MATERIAL TO PROCESS
· · · · ·
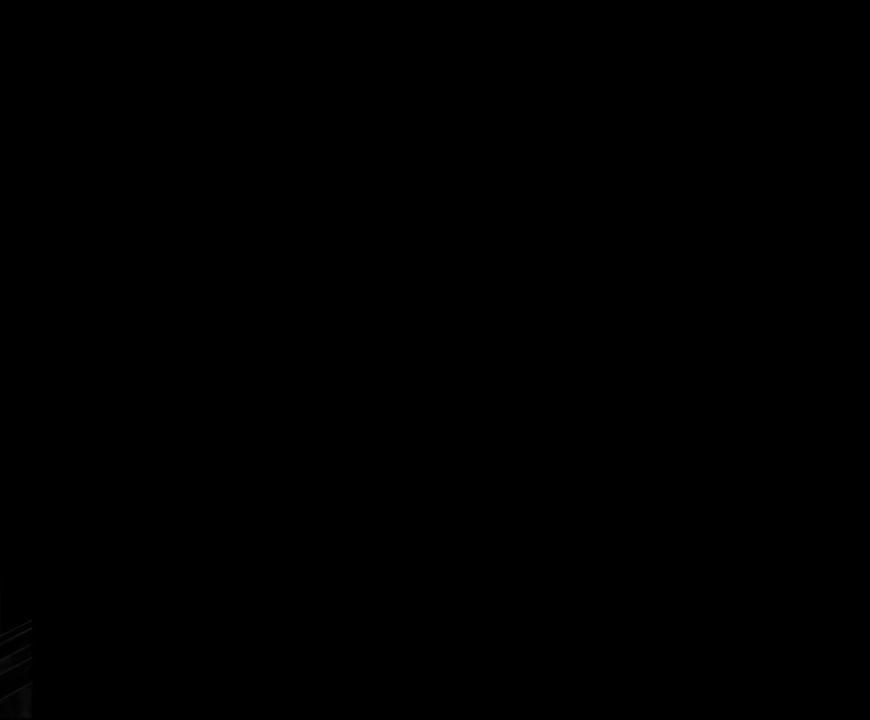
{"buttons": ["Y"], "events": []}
· · · · ·
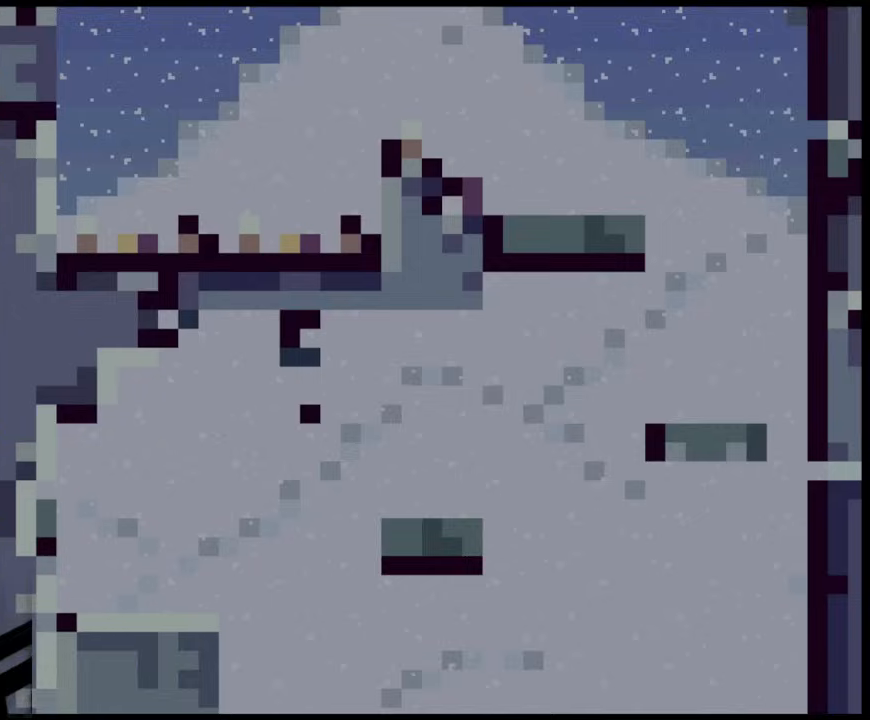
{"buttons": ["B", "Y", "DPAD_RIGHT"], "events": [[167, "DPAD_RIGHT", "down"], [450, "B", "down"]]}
· · · · ·
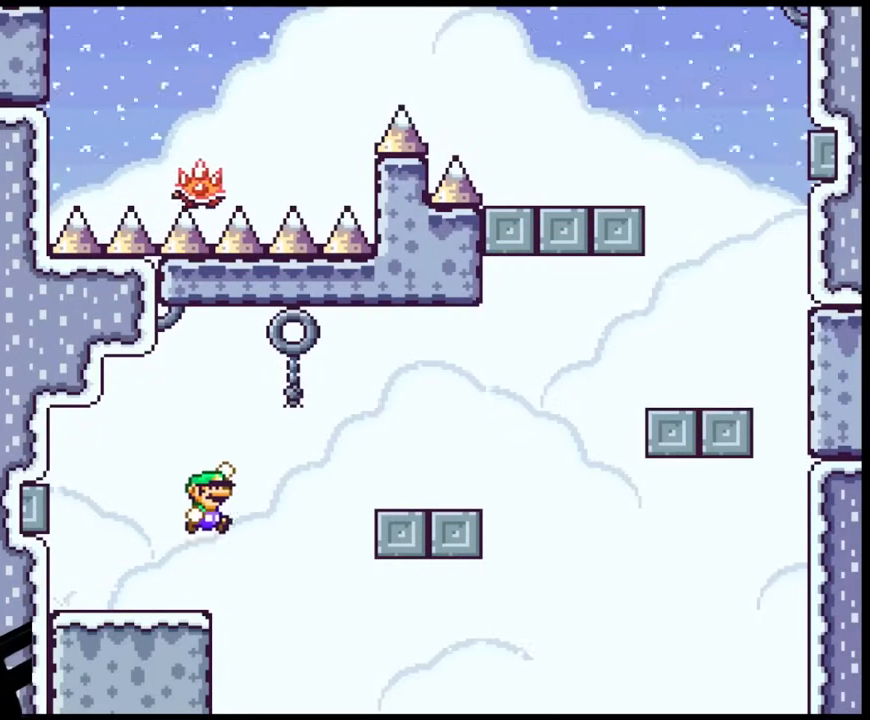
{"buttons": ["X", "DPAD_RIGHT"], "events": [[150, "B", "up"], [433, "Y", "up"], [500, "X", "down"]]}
· · · · ·
TASK ITEM
From the listing above, return every line that contains the word "down".

SOLUTION TO THIS EXERCISE
{"buttons": ["B", "Y", "DPAD_RIGHT"], "events": [[167, "DPAD_RIGHT", "down"], [450, "B", "down"]]}
{"buttons": ["X", "DPAD_RIGHT"], "events": [[150, "B", "up"], [433, "Y", "up"], [500, "X", "down"]]}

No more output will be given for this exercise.